Ce n’est pas toujours facile quand on arrive dans un nouveau pays. Daria tente de trouver un travail à côté de ces études. Mais les étrangers sont hors système ce qui favorise le travail au noir.

4e de couverture
Daria a quitté sa Pologne natale pour suivre des cours de bande dessinée dans une école suédoise. Une fois arrivée à Malmö, comme elle n’a pas réussi à décrocher une bourse, elle se met à la recherche d’un travail pour pouvoir payer ses études. Elle se frotte d’emblée aux inconséquences de l’administration : pour pouvoir travailler, elle doit avoir un numéro fiscal et, pour avoir un numéro fiscal, elle doit avoir un travail. Il ne lui reste qu’une solution : un job au noir dans la restauration. Embauchée comme serveuse dans un restaurant indien, elle découvre vite que, en plus des horaires massacrants et d’une paye de misère, il y a quelque chose d’autre qui ne tourne pas rond. Aidée par une journaliste et un délégué syndical, Daria mène l’enquête sur son lieu de travail. Sa vie va en être totalement bouleversée…
Dans le Noir est le récit autobiographique d’une lutte syndicale menée par ceux qui vivent en marge de la société. Daria Bogdanska y dresse le portrait d’une génération qui ne connaît pas la sécurité de l’emploi tout en livrant un témoignage de l’intérieur sur la réalité du quotidien éclaté de la précarité. En même temps,
Dans le Noir est l’histoire d’un nouveau départ laborieux, loin de chez soi, où l’aliénation de la vie dans une grande ville fait contrepoint à l’appétit d’amour, le désir d’intégration et la quête de justice.

Mon avis
Il est rare d’aborder le sujet du travail au noir, vue de l’intérieur. Daria quitte la Pologne pour faire ces études en Suède. Elle pensait qu’il serait facile de trouver un petit boulot pour payer ces frais du quotidien. Mais pour ça il faut un code qui est donné lors du premier emploi. C’est le serpent qui se mange la queue. Grâce à du bouche à oreille, elle trouve un boulot au noir payé 5e de l’heure. Selon tes origines, tu ne gagnes pas le même montant. Le patron n’a que des employés illégaux. Daria a décidé de se battre pour être reconnue comme une salarié et avoir des droit. Le chemin est très long et semé d’embûches. Le pays se radicalise et limite les étrangers. Ils sont exploités et les gentils citoyens ferment les yeux. Se sont les limites des régimes extrémistes qui tolèrent la misère chez les autres.

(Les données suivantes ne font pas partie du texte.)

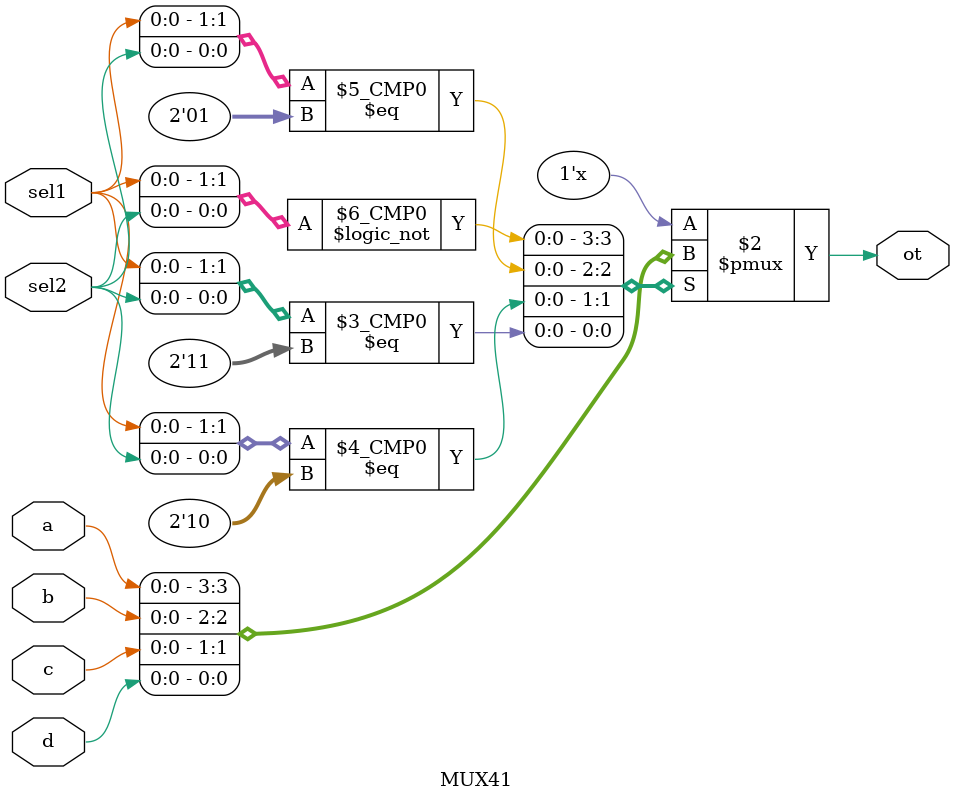
<source format=v>
`timescale 1ns / 1ps


module MUX41(
    input a,
    input b,
    input c,
    input d,
    input sel1,
    input sel2,
    output ot
    );
    reg ot;
    always@(a or b or c or d or sel1 or sel2)
        case({sel1,sel2})
        2'b00:ot=a;
        2'b01:ot=b;
        2'b10:ot=c;
        2'b11:ot=d;
        endcase
endmodule

</source>
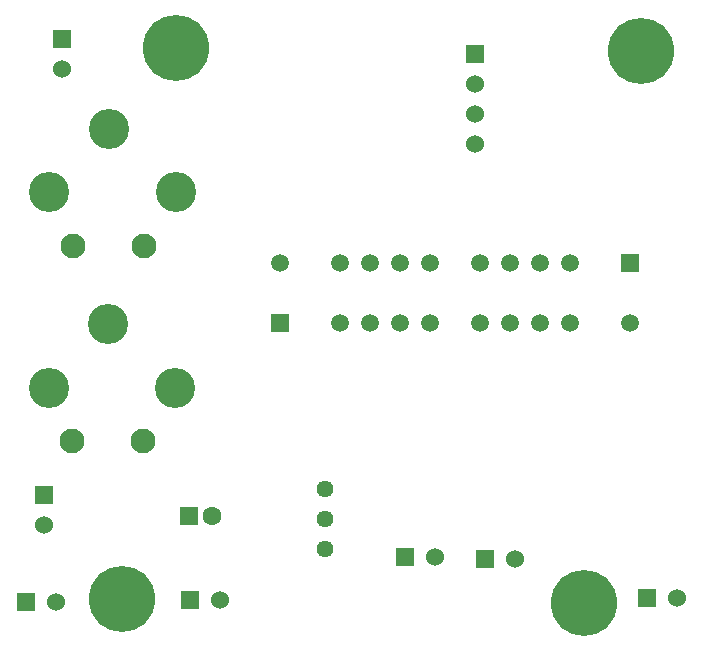
<source format=gbr>
%TF.GenerationSoftware,KiCad,Pcbnew,8.0.2*%
%TF.CreationDate,2024-06-17T10:51:33+02:00*%
%TF.ProjectId,AMS_IMD_Reset,414d535f-494d-4445-9f52-657365742e6b,rev?*%
%TF.SameCoordinates,Original*%
%TF.FileFunction,Soldermask,Bot*%
%TF.FilePolarity,Negative*%
%FSLAX46Y46*%
G04 Gerber Fmt 4.6, Leading zero omitted, Abs format (unit mm)*
G04 Created by KiCad (PCBNEW 8.0.2) date 2024-06-17 10:51:33*
%MOMM*%
%LPD*%
G01*
G04 APERTURE LIST*
%ADD10R,1.530000X1.530000*%
%ADD11C,1.530000*%
%ADD12R,1.500000X1.500000*%
%ADD13C,1.500000*%
%ADD14C,2.100000*%
%ADD15C,3.400000*%
%ADD16C,5.600000*%
%ADD17R,1.600000X1.600000*%
%ADD18C,1.600000*%
%ADD19C,1.440000*%
G04 APERTURE END LIST*
D10*
%TO.C,J8*%
X199495000Y-116925000D03*
D11*
X202035000Y-116925000D03*
%TD*%
D10*
%TO.C,J4*%
X179019200Y-113461200D03*
D11*
X181559200Y-113461200D03*
%TD*%
D12*
%TO.C,K2*%
X168402000Y-93675200D03*
D13*
X173482000Y-93675200D03*
X176022000Y-93675200D03*
X178562000Y-93675200D03*
X181102000Y-93675200D03*
X181102000Y-88595200D03*
X178562000Y-88595200D03*
X176022000Y-88595200D03*
X173482000Y-88595200D03*
X168402000Y-88595200D03*
%TD*%
D10*
%TO.C,J5*%
X185800000Y-113600000D03*
D11*
X188340000Y-113600000D03*
%TD*%
D14*
%TO.C,K3*%
X156850500Y-103686400D03*
D15*
X159550500Y-99186400D03*
X153850500Y-93786400D03*
X148850500Y-99186400D03*
D14*
X150850500Y-103686400D03*
%TD*%
D10*
%TO.C,J7*%
X184962800Y-70866000D03*
D11*
X184962800Y-73406000D03*
X184962800Y-75946000D03*
X184962800Y-78486000D03*
%TD*%
D14*
%TO.C,K1*%
X156900000Y-87100000D03*
D15*
X159600000Y-82600000D03*
X153900000Y-77200000D03*
X148900000Y-82600000D03*
D14*
X150900000Y-87100000D03*
%TD*%
D12*
%TO.C,K4*%
X198018400Y-88595200D03*
D13*
X192938400Y-88595200D03*
X190398400Y-88595200D03*
X187858400Y-88595200D03*
X185318400Y-88595200D03*
X185318400Y-93675200D03*
X187858400Y-93675200D03*
X190398400Y-93675200D03*
X192938400Y-93675200D03*
X198018400Y-93675200D03*
%TD*%
D16*
%TO.C,*%
X199000000Y-70600000D03*
%TD*%
D10*
%TO.C,J6*%
X146895000Y-117275000D03*
D11*
X149435000Y-117275000D03*
%TD*%
D16*
%TO.C,*%
X159600000Y-70400000D03*
%TD*%
%TO.C,*%
X194200000Y-117400000D03*
%TD*%
D17*
%TO.C,C1*%
X160680400Y-110007400D03*
D18*
X162680400Y-110007400D03*
%TD*%
D10*
%TO.C,J2*%
X150000000Y-69600000D03*
D11*
X150000000Y-72140000D03*
%TD*%
D10*
%TO.C,J1*%
X160800000Y-117125000D03*
D11*
X163340000Y-117125000D03*
%TD*%
D16*
%TO.C,*%
X155000000Y-117000000D03*
%TD*%
D10*
%TO.C,J3*%
X148400000Y-108200000D03*
D11*
X148400000Y-110740000D03*
%TD*%
D19*
%TO.C,U1*%
X172262800Y-112776000D03*
X172262800Y-110236000D03*
X172262800Y-107696000D03*
%TD*%
M02*

</source>
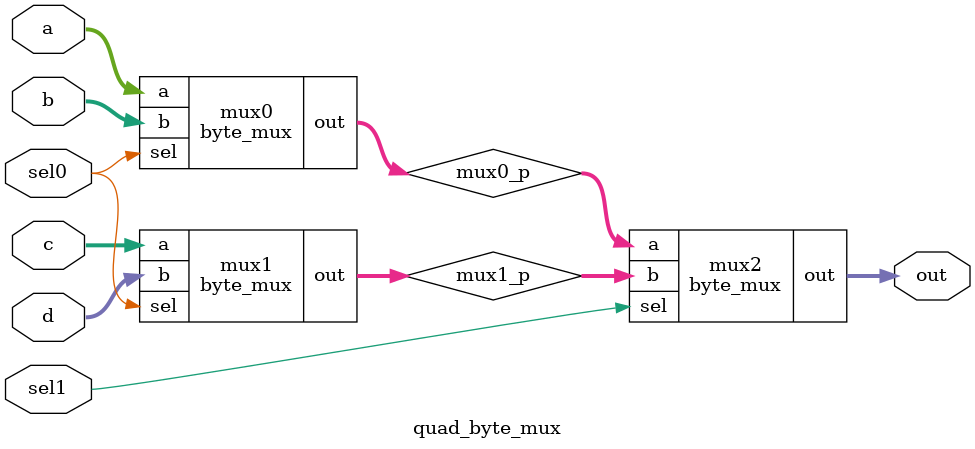
<source format=v>
module mux(input a, b, sel, output out);
  assign out = (sel & a) | (~sel & b);
endmodule

module byte_mux(input[7:0] a, b, input sel, output[7:0] out);
  mux mux[7:0](
    .a (a),
    .b (b),
    .sel (sel),
    .out (out)
  );
endmodule

module quad_byte_mux(input[7:0] a, b, c, d, input sel0, sel1, output[7:0] out);
  wire[7:0] mux0_p, mux1_p;

  byte_mux mux0(
    .a (a),
    .b (b),
    .sel (sel0),
    .out (mux0_p)
  );

  byte_mux mux1(
    .a (c),
    .b (d),
    .sel (sel0),
    .out (mux1_p)
  );

  byte_mux mux2(
    .a (mux0_p),
    .b (mux1_p),
    .sel (sel1),
    .out (out)
  );

endmodule

</source>
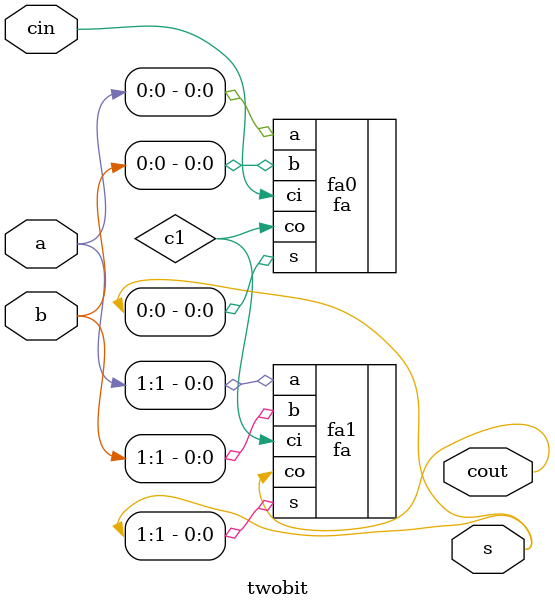
<source format=v>

module twobit (
  input [1:0] a, b,
  input cin,
  output cout,
  output [1:0] s
);

wire c1;

fa fa0 (
  .a(a[0]),
  .b(b[0]),
  .ci(cin),
  .co(c1),
  .s(s[0])
);

fa fa1 (
  .a(a[1]),
  .b(b[1]),
  .ci(c1),
  .co(cout),
  .s(s[1])
);

endmodule

</source>
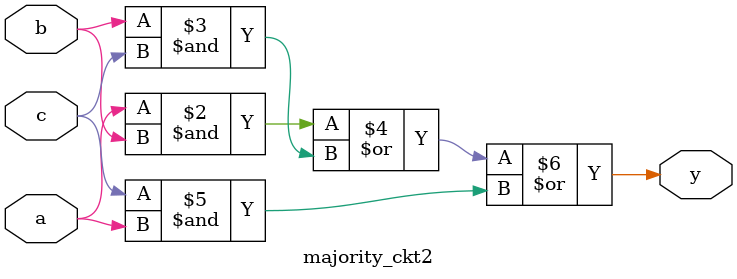
<source format=v>

module majority_ckt2(input a,b,c,output reg y);
always @(a or b or c) begin
y=(a&b)|(b&c)|(c&a);
end        
endmodule      

</source>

La bédéaste montre son parcours et l’esclandre médiatique qui en découle. Cela demande du courage de trouver des gens pour l’aider et monter au créneau. Car quand on a pas grand chose, on risque de tout perdre, même d’être viré du pays d’accueil. La haine prend le dessus sur le respect et l’éthique. Cela à réfléchir aussi aux politiques que nous souhaitons dans notre pays et en Europe. Daria Bogdanska ne veut pas y mettre du misérabilisme puisque très vite, elle trouve des amis, un copain et la vie est assez active. Le voyage ne fait plus forcément le lien, cela devient une terre minée où l’on te fait comprendre que tu n’es pas le bienvenu. La discrimination est partout et on ne l’a voit pas toujours. Par contre, la police n’est pas toujours lisible car certaines lettres ressemblent à des chiffres.

Une lecture intéressante entre fiesta étudiante et exploitation humaine, la vie n’est pas un long fleuve tranquille.